Please copy the entries starting at the line containing "What is the value of the Weeks" and ending after the line containing "At which label". Leave the pictures out of your copy.

BEGIN Data shown

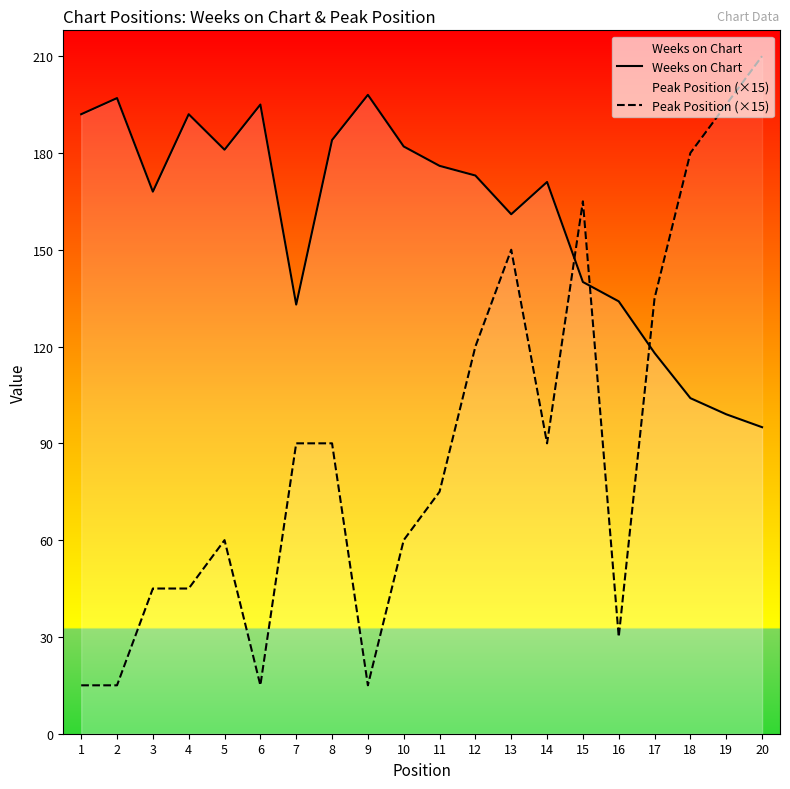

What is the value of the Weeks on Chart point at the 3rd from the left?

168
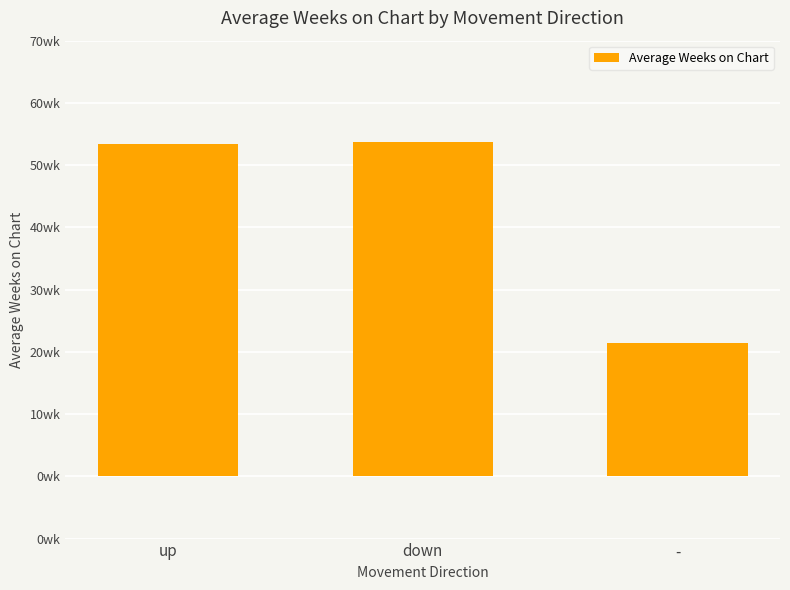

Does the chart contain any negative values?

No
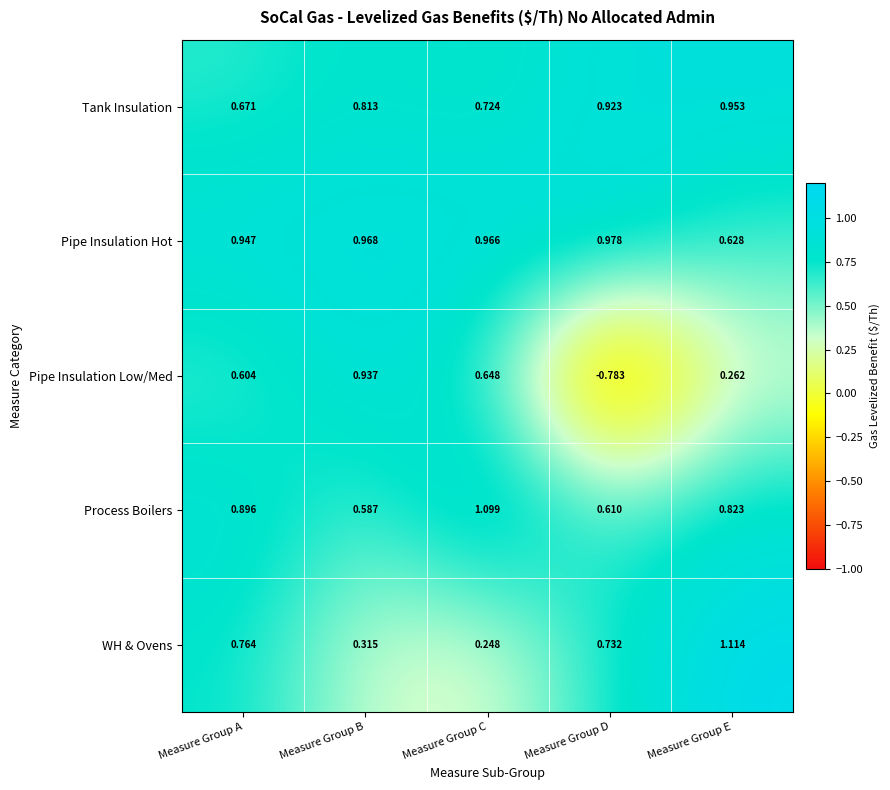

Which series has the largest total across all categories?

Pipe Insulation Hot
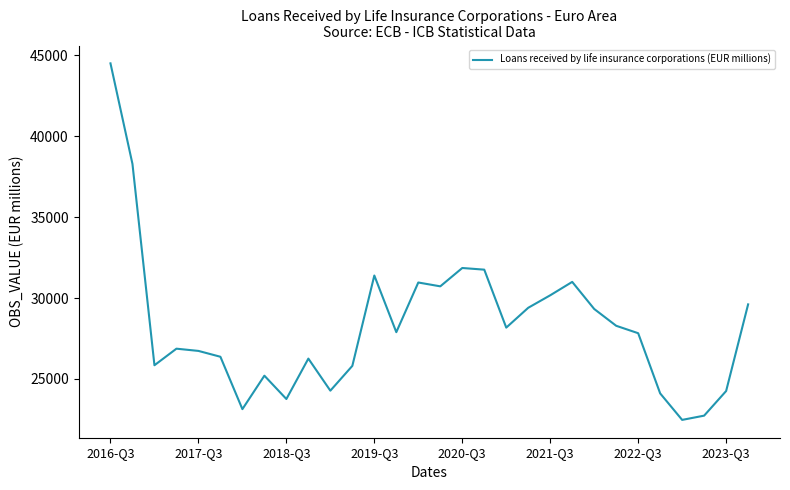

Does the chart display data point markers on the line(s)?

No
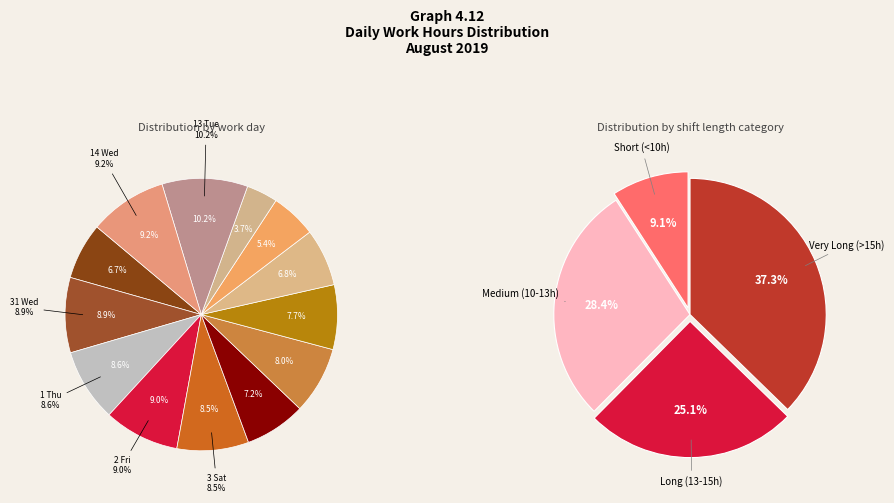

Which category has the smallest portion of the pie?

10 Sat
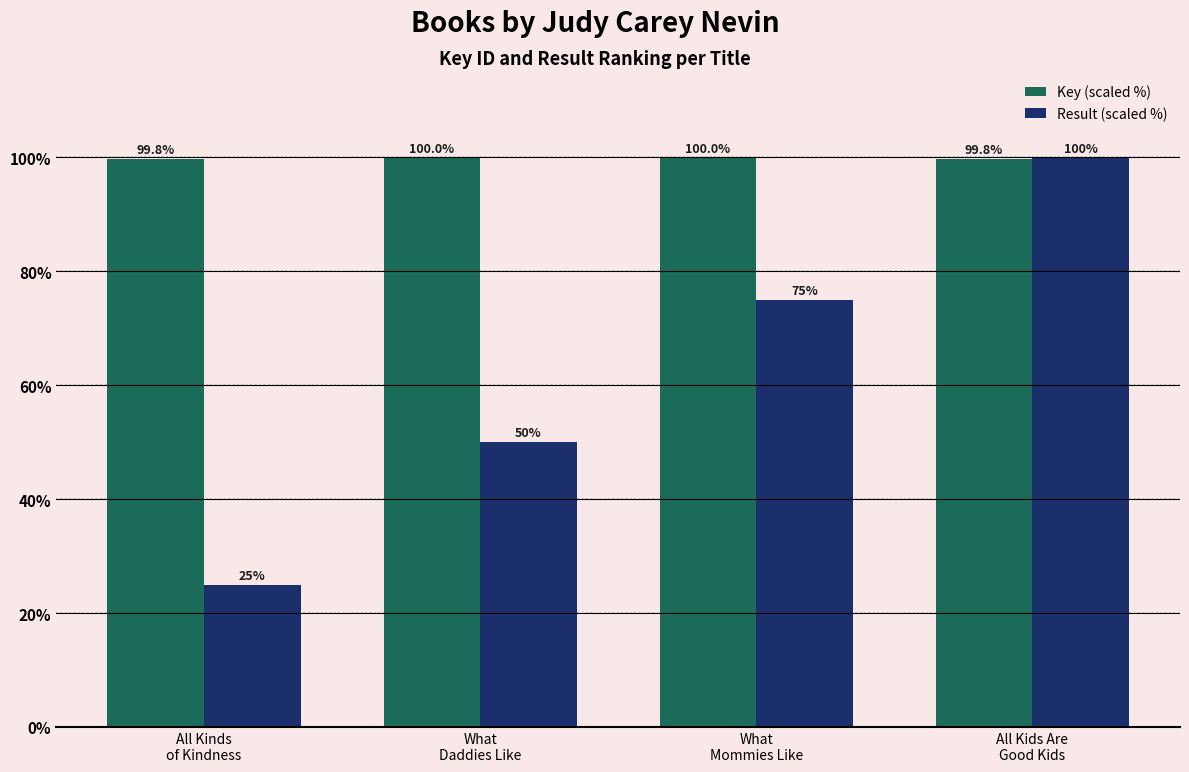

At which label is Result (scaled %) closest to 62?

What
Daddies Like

END Data shown
BEGIN Data shown

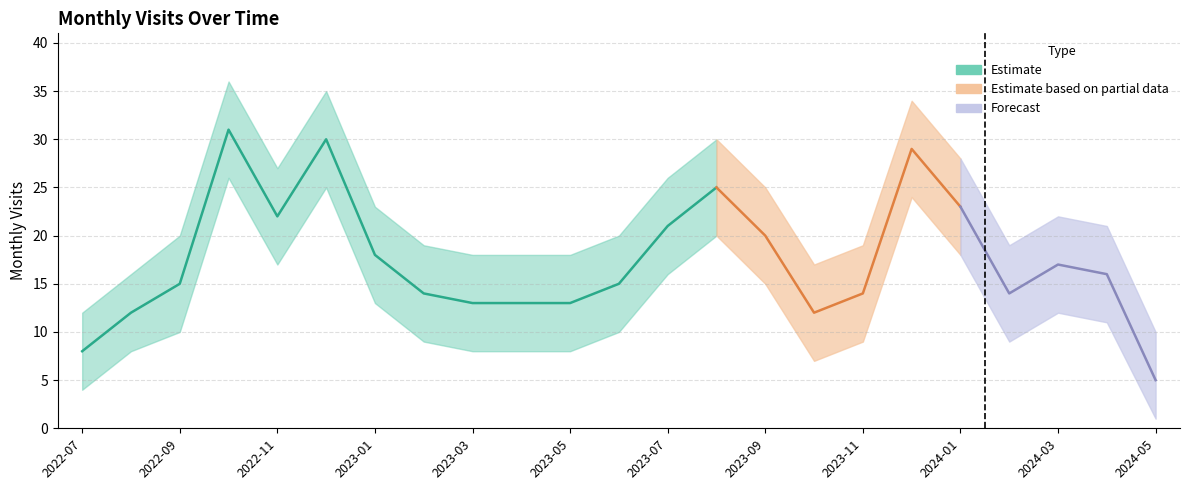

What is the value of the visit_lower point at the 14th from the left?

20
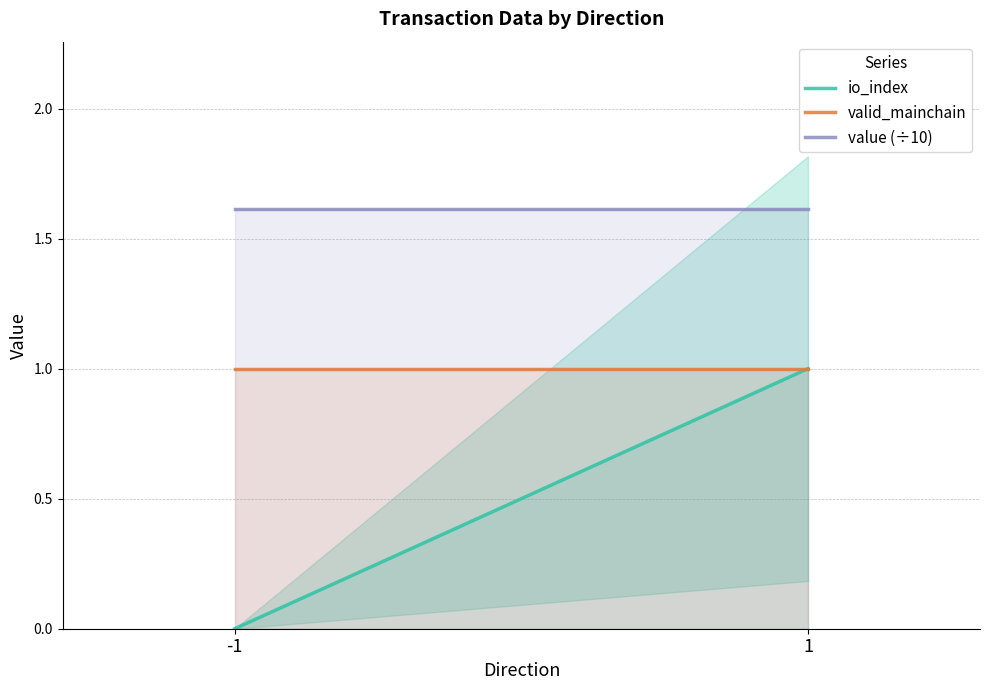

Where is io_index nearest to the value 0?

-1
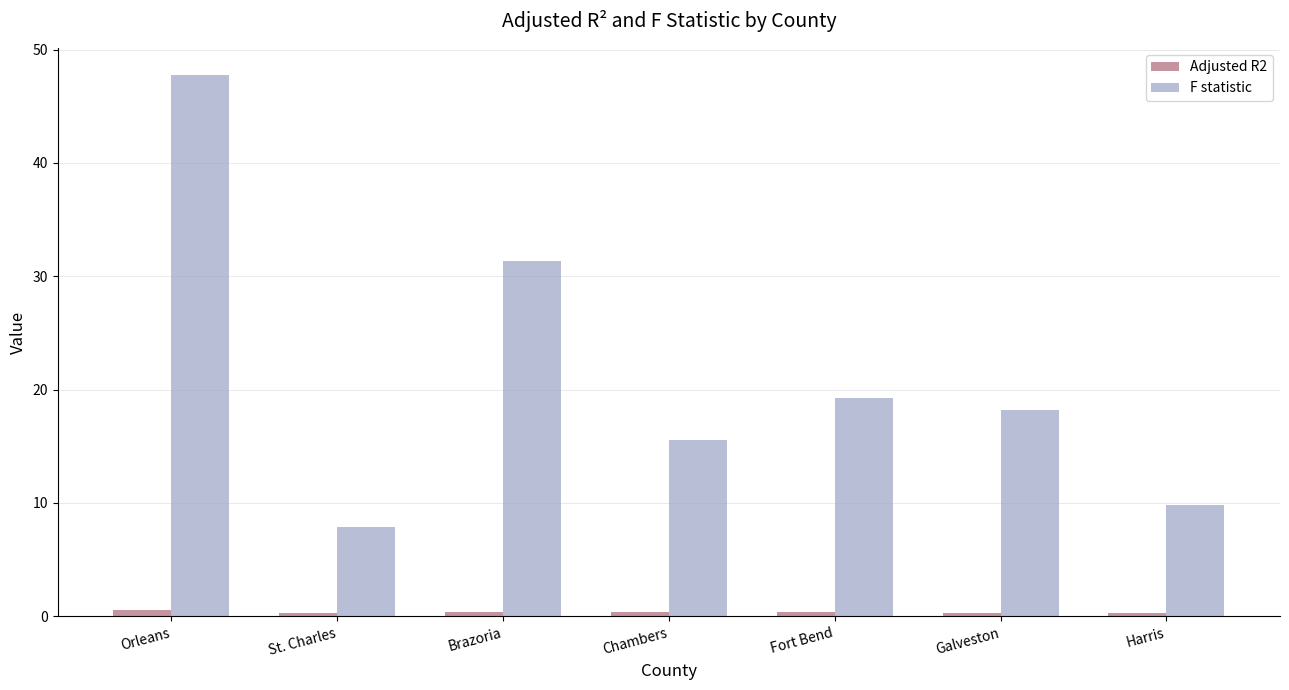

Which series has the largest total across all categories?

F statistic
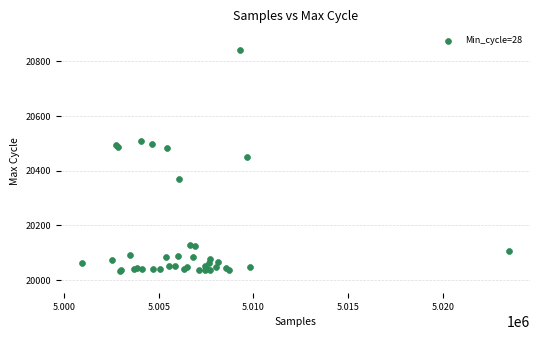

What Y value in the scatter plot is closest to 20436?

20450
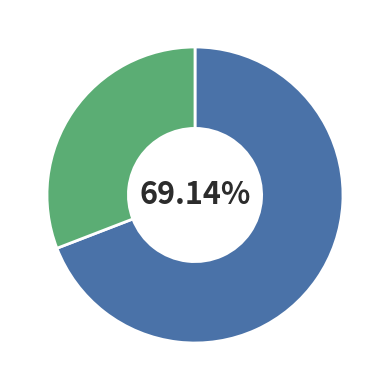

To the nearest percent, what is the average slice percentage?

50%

END Data shown

== Reply ==
What is the value of the Weeks on Chart point at the 3rd from the left?

168

Does the chart contain any negative values?

No

Which series has the largest total across all categories?

Pipe Insulation Hot

Does the chart display data point markers on the line(s)?

No

Which category has the smallest portion of the pie?

10 Sat

At which label is Result (scaled %) closest to 62?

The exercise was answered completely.